La hora en la que se toma la última comida del día puede influir de forma directa en la salud de las personas mayores de 65 años. Más allá del tipo de alimentos que se consumen, el momento en que se cena impacta en la calidad del sueño, en el funcionamiento del metabolismo y en el equilibrio del reloj biológico. La ciencia comenzó a poner el foco en este aspecto, señalando que elegir bien el horario puede marcar una diferencia importante en el bienestar diario.
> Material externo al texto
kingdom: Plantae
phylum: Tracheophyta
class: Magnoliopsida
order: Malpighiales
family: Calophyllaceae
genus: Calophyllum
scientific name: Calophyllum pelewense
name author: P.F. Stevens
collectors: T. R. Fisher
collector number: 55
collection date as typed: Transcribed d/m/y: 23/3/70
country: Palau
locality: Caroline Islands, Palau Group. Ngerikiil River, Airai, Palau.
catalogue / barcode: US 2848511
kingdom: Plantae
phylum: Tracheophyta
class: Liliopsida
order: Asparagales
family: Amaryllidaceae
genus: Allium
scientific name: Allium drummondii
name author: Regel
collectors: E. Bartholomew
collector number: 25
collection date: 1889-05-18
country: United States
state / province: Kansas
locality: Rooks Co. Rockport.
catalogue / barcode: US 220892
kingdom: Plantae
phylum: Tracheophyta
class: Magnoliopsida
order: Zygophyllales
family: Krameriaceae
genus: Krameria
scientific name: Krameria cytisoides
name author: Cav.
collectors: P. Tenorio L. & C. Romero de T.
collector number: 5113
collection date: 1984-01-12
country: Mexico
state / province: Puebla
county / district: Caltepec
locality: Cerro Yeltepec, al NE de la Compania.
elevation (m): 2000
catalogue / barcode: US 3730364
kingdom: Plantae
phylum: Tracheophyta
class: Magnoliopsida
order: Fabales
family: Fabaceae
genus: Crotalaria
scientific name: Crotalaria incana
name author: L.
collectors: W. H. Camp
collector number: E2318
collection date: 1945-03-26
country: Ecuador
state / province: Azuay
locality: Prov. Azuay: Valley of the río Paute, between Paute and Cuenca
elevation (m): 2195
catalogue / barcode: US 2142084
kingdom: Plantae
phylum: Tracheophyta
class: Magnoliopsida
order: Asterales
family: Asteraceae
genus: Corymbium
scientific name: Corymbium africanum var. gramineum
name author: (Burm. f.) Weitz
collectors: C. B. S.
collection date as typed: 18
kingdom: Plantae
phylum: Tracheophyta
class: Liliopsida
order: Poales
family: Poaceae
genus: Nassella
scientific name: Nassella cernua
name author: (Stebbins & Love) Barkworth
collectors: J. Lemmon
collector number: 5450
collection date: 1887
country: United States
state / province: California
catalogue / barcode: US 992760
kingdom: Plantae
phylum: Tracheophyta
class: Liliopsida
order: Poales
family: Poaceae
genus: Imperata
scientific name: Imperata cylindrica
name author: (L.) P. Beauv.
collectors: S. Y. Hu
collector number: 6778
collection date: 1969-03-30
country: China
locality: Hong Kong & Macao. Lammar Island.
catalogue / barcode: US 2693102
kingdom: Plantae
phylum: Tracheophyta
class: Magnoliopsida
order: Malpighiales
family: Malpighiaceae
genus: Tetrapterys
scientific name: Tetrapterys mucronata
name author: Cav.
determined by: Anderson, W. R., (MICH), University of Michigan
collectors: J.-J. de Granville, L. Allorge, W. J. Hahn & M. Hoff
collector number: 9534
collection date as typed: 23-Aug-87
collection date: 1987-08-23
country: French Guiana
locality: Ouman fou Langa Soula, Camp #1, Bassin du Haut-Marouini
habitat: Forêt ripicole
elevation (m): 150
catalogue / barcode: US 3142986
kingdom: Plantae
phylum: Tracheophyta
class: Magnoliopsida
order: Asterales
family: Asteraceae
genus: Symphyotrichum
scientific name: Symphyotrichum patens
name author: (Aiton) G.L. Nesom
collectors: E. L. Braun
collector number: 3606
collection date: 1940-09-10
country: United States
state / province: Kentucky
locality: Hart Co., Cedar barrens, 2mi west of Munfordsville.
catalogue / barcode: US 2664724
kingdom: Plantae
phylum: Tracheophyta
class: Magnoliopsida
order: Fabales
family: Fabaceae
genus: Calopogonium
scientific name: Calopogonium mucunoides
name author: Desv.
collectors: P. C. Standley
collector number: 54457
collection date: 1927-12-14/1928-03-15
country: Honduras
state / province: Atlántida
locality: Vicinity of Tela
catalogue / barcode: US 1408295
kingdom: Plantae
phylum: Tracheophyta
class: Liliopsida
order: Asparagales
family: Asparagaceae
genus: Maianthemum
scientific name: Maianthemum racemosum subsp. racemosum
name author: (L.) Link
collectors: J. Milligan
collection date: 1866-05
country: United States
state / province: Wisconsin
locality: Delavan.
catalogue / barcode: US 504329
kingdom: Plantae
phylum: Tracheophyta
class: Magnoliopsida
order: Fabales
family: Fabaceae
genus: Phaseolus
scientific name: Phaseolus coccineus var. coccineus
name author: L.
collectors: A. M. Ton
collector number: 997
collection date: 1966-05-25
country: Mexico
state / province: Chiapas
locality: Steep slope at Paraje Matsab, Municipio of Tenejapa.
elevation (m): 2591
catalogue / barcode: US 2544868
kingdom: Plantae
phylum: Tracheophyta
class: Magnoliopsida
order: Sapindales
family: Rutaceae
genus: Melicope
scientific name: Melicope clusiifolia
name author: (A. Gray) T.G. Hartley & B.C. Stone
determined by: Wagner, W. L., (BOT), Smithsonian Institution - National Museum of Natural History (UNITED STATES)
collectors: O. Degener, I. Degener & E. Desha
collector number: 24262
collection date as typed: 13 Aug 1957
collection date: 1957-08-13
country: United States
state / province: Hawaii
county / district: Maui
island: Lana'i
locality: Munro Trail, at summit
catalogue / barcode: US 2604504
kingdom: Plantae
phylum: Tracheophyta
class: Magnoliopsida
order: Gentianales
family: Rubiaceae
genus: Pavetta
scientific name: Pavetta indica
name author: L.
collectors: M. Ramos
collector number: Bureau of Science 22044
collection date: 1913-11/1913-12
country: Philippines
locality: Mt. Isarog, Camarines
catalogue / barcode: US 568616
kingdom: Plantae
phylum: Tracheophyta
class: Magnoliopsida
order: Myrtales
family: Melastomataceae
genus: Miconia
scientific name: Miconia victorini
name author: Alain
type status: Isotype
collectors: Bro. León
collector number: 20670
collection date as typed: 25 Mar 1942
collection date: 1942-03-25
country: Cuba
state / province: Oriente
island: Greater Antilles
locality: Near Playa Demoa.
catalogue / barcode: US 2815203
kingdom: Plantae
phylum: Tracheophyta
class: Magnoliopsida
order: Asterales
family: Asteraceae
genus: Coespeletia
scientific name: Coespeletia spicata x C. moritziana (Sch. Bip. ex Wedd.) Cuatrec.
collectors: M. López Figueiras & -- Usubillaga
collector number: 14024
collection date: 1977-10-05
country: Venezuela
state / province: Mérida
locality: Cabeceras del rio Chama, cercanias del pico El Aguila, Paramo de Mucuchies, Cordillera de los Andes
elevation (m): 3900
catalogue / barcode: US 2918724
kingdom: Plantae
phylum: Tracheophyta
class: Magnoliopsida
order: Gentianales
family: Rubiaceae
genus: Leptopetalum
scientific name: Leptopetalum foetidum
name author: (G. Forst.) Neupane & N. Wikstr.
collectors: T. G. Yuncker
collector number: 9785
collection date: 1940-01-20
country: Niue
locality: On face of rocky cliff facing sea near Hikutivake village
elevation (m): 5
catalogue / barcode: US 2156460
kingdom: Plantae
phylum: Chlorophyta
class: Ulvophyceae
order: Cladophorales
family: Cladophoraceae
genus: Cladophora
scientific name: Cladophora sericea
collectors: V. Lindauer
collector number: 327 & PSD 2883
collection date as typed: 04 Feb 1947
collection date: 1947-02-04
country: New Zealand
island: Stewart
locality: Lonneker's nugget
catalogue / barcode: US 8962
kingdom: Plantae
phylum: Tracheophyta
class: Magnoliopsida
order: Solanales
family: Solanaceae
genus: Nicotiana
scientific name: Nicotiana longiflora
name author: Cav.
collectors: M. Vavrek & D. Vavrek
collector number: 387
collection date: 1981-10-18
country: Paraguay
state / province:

A medida que se envejece, los ritmos internos del cuerpo se vuelven más sensibles a cambios en los horarios de alimentación. Cenar tarde no solo dificulta la digestión, sino que también puede interferir con los procesos de descanso y recuperación. Estudios recientes destacan que, al igual que ocurre con la actividad física o la exposición a la luz, el horario de las comidas es una señal que regula el ciclo circadiano, afectando directamente la salud a largo plazo.
En distintos rincones del mundo, especialmente en comunidades longevas como las de Okinawa o Cerdeña, es común encontrar un patrón similar: cenas tempranas, porciones moderadas y un prolongado descanso digestivo nocturno. Esta costumbre, respaldada por investigaciones, no solo ayuda a mantener un peso saludable, sino que también favorece un envejecimiento más activo y pleno.
Cuál es la mejor hora para que un mayor de 65 años cene
Especialistas como Valter Longo, director del Instituto de Longevidad de la Universidad del Sur de California, recomiendan que los adultos mayores cenen al menos tres horas antes de acostarse. Esto significa que, si el descanso nocturno comienza alrededor de las 23 lo ideal sería que la última comida se realice hacia las 20 horas como máximo. Esta práctica ayuda a sincronizar la digestión con los ritmos circadianos, evitando que el organismo reciba señales contradictorias que puedan alterar el sueño.
Cenar temprano también prolonga el ayuno nocturno, lo que según Adam Collins, profesor de nutrición en la Universidad de Surrey, activa mecanismos metabólicos beneficiosos. Durante ese tiempo de reposo, el cuerpo pasa de utilizar azúcares como fuente de energía a recurrir a la grasa almacenada, favoreciendo así el control de peso y la mejora en la sensibilidad a la insulina. Esta estrategia, conocida como alimentación con restricción de tiempo, concentra las comidas en una franja horaria delimitada, por ejemplo, entre las 8 y las 20, y mantiene el ayuno entre la cena y el desayuno.
Para quienes no pueden adelantar la cena debido a compromisos o hábitos arraigados, se sugiere al menos evitar ingerir alimentos después de comer y procurar mantener horarios regulares. Este pequeño ajuste puede ser clave para mejorar la digestión, el descanso y la salud metabólica.